Girl in the Goldfish Bowl
Crucible Theatre Studio, Sheffield
At first separated from the set by a flimsy billowing curtain, with sound and sight of bubbles of water up one side, the audience in the Studio quickly became part of the scene as the young heroine, 12 year old Iris, told how she was in the last days of her childhood. The play included death, of a goldfish, nudity - for ten seconds, so blink and you miss it - and air raid practice, taking place in Canada in 1962 - was that when Russia had its eye on Cuba and the United States?
Iris, played by Kirsty Bushell, is more than credible as a twelve year old schoolgirl, indoctrinated by the nuns at her Catholic school to voice ideas to which she manifestly does not subscribe. Her initial sadness is caused by the absence of her goldfish who went down the drain. She welcomes the arrival of Mr. Lawrence (Ferdy Roberts), clad in her father's dressing gown, and unperturbed when her father demands it back to reveal his nakedness. She identifies him as her lost goldfish, recognising a fishlike skin, and he obliges with suitable mouth movements. She offers him one of their lady lodger's pills; they always make her feel more human.

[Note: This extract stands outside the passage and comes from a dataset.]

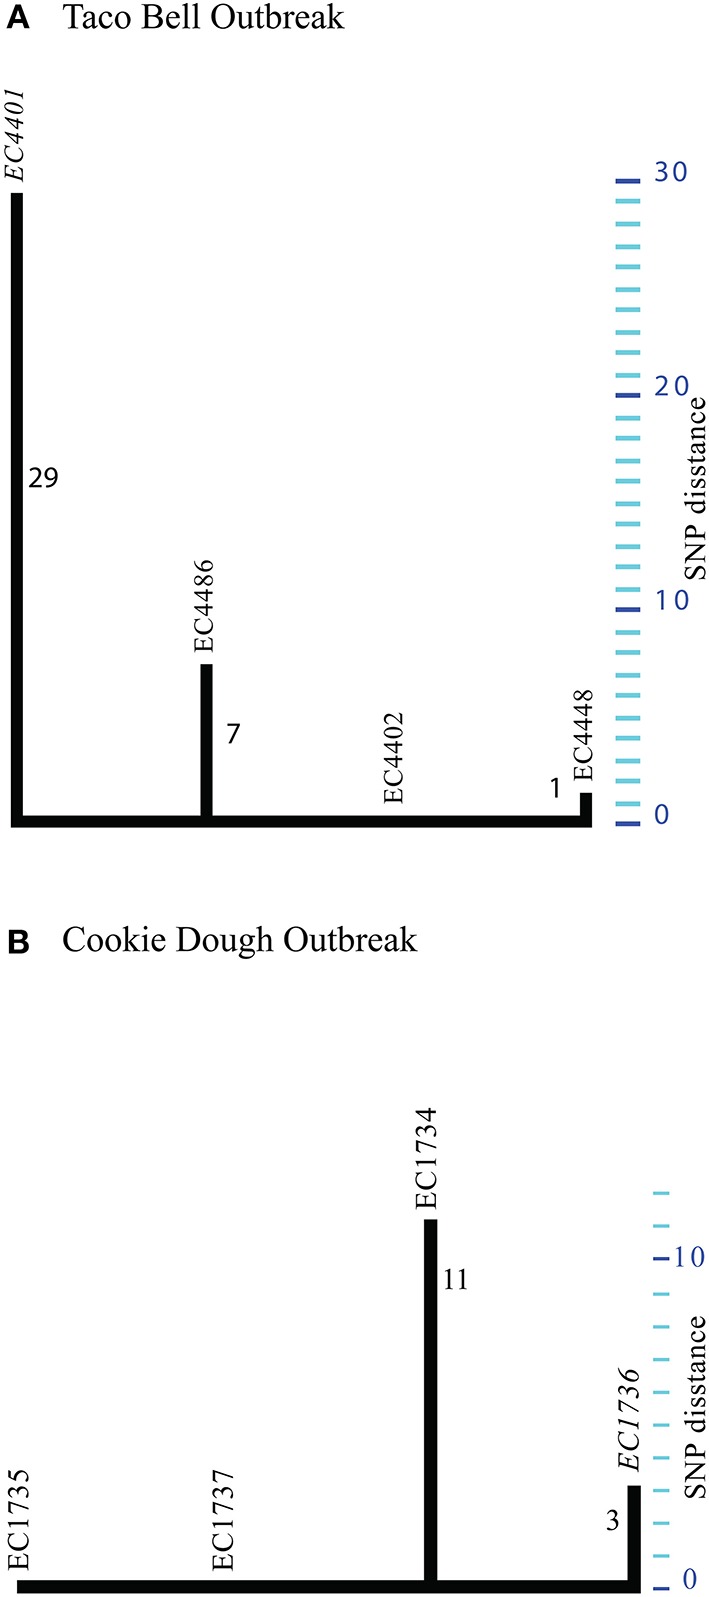
Phylogenetic tree for Taco Bell (A) and Cookie dough (B) outbreak strains. Maximum parsimony phylogeny computed from 37 TB and 14 CD SNPs identified in the respective outbreak associated strains. (A) By using a TB outbreak-specific reference (EC4401) we increased the phylogenetic resolution for these highly clonal strains. (B) Maximum parsimony phylogeny delineated from 14 SNPs discovered in the four CD outbreak associated strains. Strain EC1736 served as reference for the read based discovery. Majority of SNPs (#11) were specific to EC1734 and probably false positives from through assembly based discovery.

Her father (Graham Turner), a handicapped veteran of the War who has never worked since and occupies himself with geometrical drawings, has finally caused his wife, Sylvia (Jessica Turner) to pack up and leave home; but she changes her mind, at least for the duration of the play. He is sure the stranger is an escaped lunatic, unconvinced after telephone calls to nearby mental hospitals who say they have no-one missing. Miss Rose (Nancy Crane), their alcoholic lodger is the one who works, going off to the nearby canning factory. It is trite to call them a dysfunctional family, but any neophyte social worker or psychiatrist would have difficulty in choosing any alternative - what do you say to a man who asks whether anyone has seen the rope he tried to hang himself with last year?

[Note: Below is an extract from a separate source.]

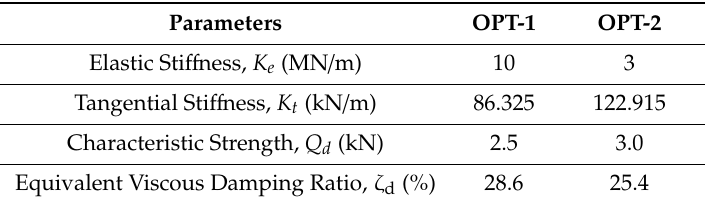
Table 4. Design bilinear characteristics and damping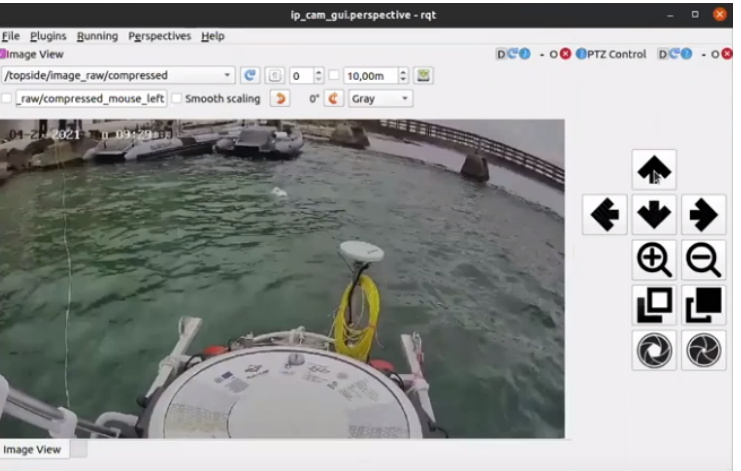
Figure 10. User interface of the catamaran’s surveillance pan-tilt-zoom camera. System integration tests in Split, Croatia in April 2021. Blueye ROV is visible just in front of the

The goldfish bowl appears briefly - it is a snapshot play defining the change from childhood to adulthood in a precocious youngster who will have to escape from the encasement of the bowl in which they all swim so irrelevantly. Undoubtedly Iris carries the play and it is difficult to believe that any group of adults could survive in her presence for longer than the two hours of the performance.